##### RECORDED DATA

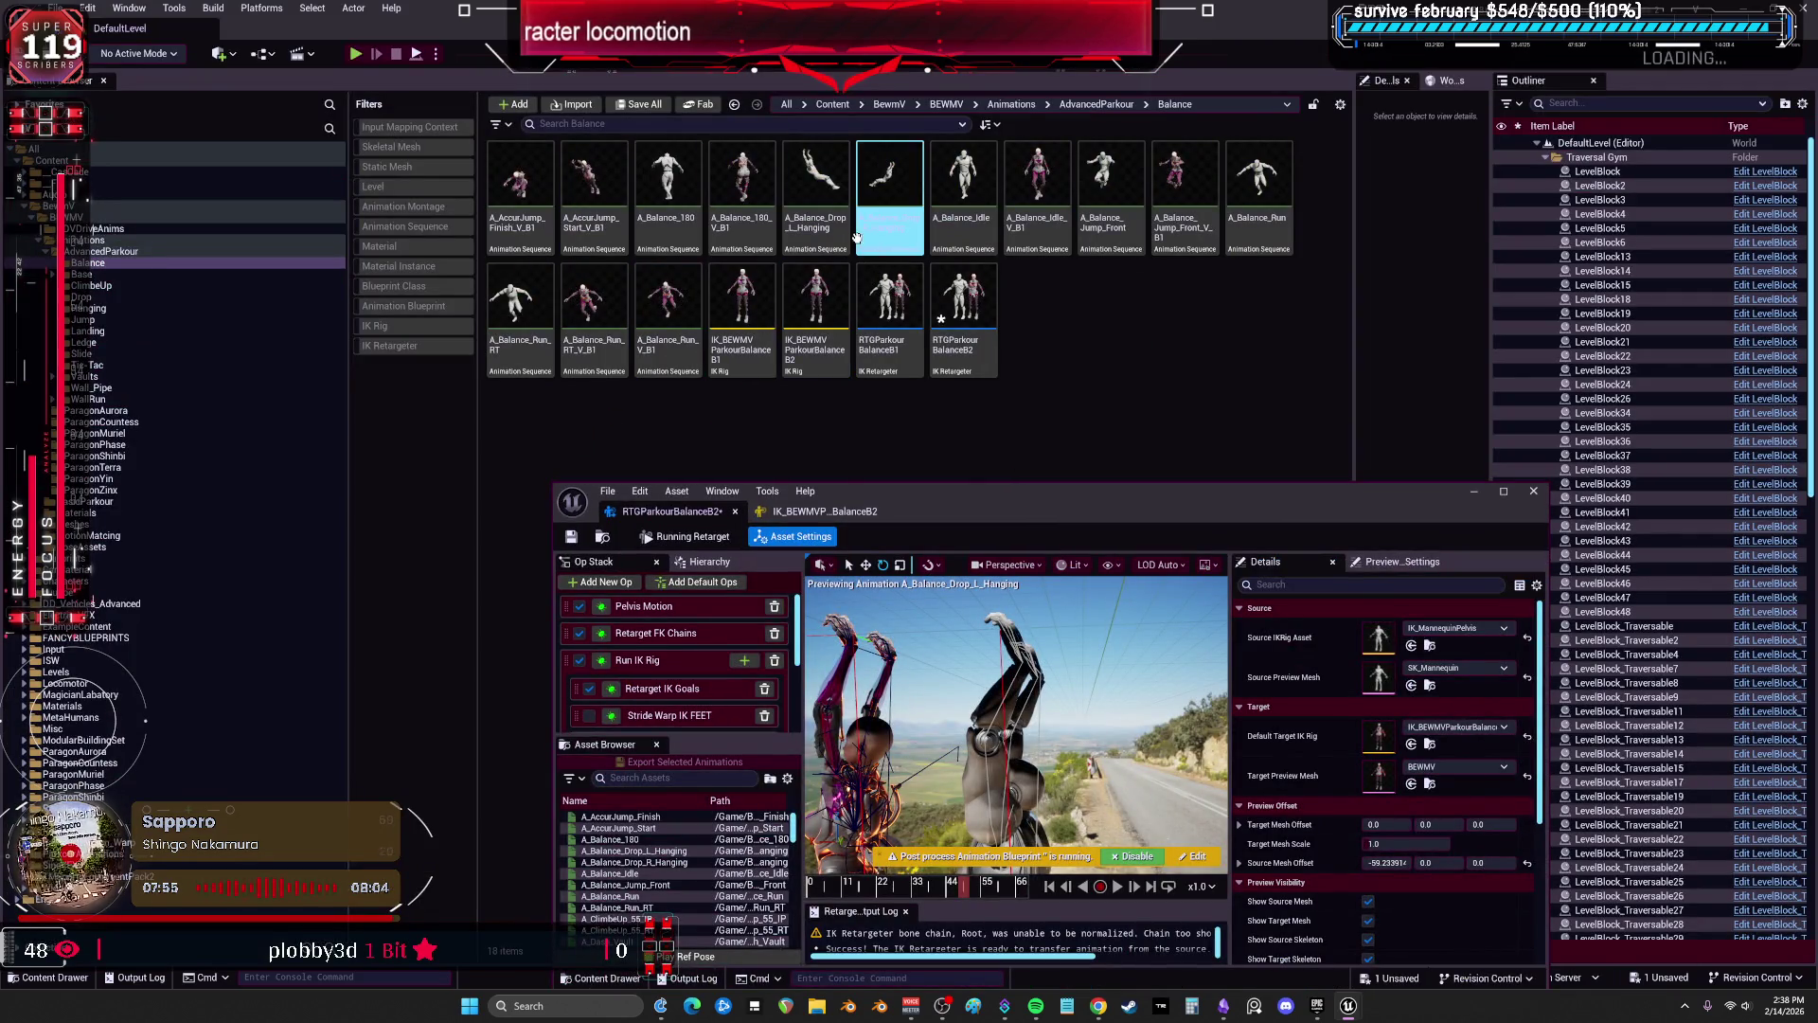
double_click(816, 190)
Maximize the animation editor, enlarge the timeline, frame lowerarm_r, and open the Animation Attributes panel.
double_click(1042, 501)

##########

> TASK DIRECTIONS
Please output each line above exactly and omit all images.

> EXERCISE OUTPUT
double_click(816, 190)
Maximize the animation editor, enlarge the timeline, frame lowerarm_r, and open the Animation Attributes panel.
double_click(1042, 501)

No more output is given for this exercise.